Electronic Arts and Florida-based Tiburon Studios' Madden football franchise has become one of the cornerstone's in EA's sports lineup and a leader in the sports genre. The combination of cutting-edge graphics, deep, accessible gameplay, and Tiburon's attempts to build on the solid core of each entry in its subsequent releases has kept fans returning to the games on a regular basis. Given the regularity with which the games have hit the market, the franchise has often been dinged for not always offering enough change. However, a recent visit to EA's Redwood Shores offices let us both take an early look at the latest entry in the Madden line on the PlayStation 2 and also hear about Tiburon's plans for the 2005 game, which offers some unique changes from last year's entry.
For this installment in the series, Tiburon has revisited the gameplay from last year's game and has fine-tuned and tweaked it for 2005. One of the main focuses for this year's game is defense, which critics have said is traditionally not as fun as offense in the game. The revamped gameplay system in Madden NFL 2005 is aiming to mix hardcore and novice elements to provide a new feel for how defense is played. While playing offense in the game has always given players a fair set of options, defense has lagged behind, to a certain degree. This year's installment in the franchise expands on your defensive options with hot routes you can select from that let you tweak individual player's actions via coverage audibles. The resultant tweaking of your defense lets you do so without messing up your safeties, which is quite cool.
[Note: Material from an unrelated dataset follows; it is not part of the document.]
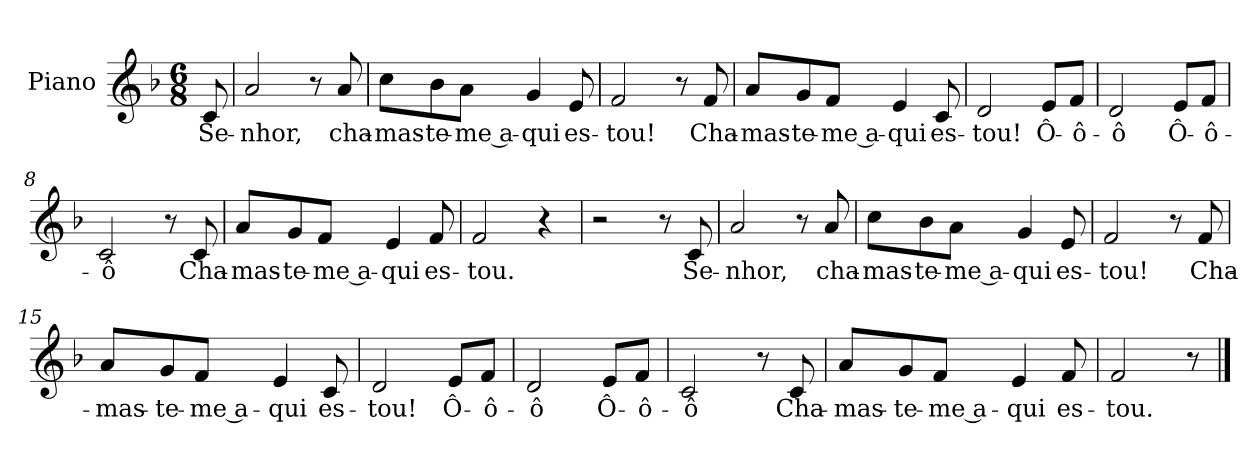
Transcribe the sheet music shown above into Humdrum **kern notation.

Novice players will find that it will be possible to switch-on a number of assists to help make catching and executing plays easier. Once players get comfortable with how the game handles, the various assists can be turned off. Artificial intelligence in the game is also getting sent to school, with the ultimate goal of having players on the field exhibit better pursuit behavior while also coordinating movement better and more aggressively. Amid all the fine-tuning to playing defense, Tiburon has also managed to throw in a little something extra for more-seasoned players to master in the form of the hit stick, which is a move assigned to one of the analog sticks that lets you hit players.
However, this handy move will have a price attached to it to ensure that games don't devolve into smacking matches. You'll have to line up your player with an opponent to land a blow that will increase the chance for a turnover (but not for an injury risk) if you connect. While this is all well and good if you connect, you're pretty much up a creek if you miss. While the exact look of the mechanic is still being ironed out, Tiburon is planning to have an onscreen icon pop up to keep you informed as to when you can line up for the move. As far as modes go, the EA and Tiburon reps on hand mentioned that the online mode in this year's game would contain new features and that its franchise mode would offer some surprises as well.
The graphics in this year's game are getting a number of upgrades and refinements that help the game's visual presentation stay in tune with its gameplay. Character models are being improved and sport enhanced detail, with their upper torsos displaying much of the work done. You'll notice improved definition in player pads and arms, which gives them a much more muscular appearance. Lighting is also being beefed up so that game players will better see the character models, and stadiums will be better lighted, thanks to effects such as light blooming. Subtle touches, such as a redone sky and refined stadiums, are being tightened up to offer stronger visuals. Furthermore, animation is being kicked up a notch by adding new bits for the success and failure of hit-stick moves. While the version of the PlayStation 2 game we saw was pretty early, it was already looking sharp, albeit with a sporadically inconsistent frame rate that will obviously be fixed by the time it ships.
Our brief, early look at Madden NFL 2005 finds the game headed in a promising direction. The visuals are well on the way toward living up to the high standards of the franchise, and the work being done to the gameplay should make for a compelling experience. Given the game's position as an institution in the sports genre, it's nice to see that Tiburon is still trying to tweak the formula. Madden NFL 2005 is currently slated to ship this fall for the GameCube, PlayStation 2, PC, and Xbox. Look for more on the game in the coming months.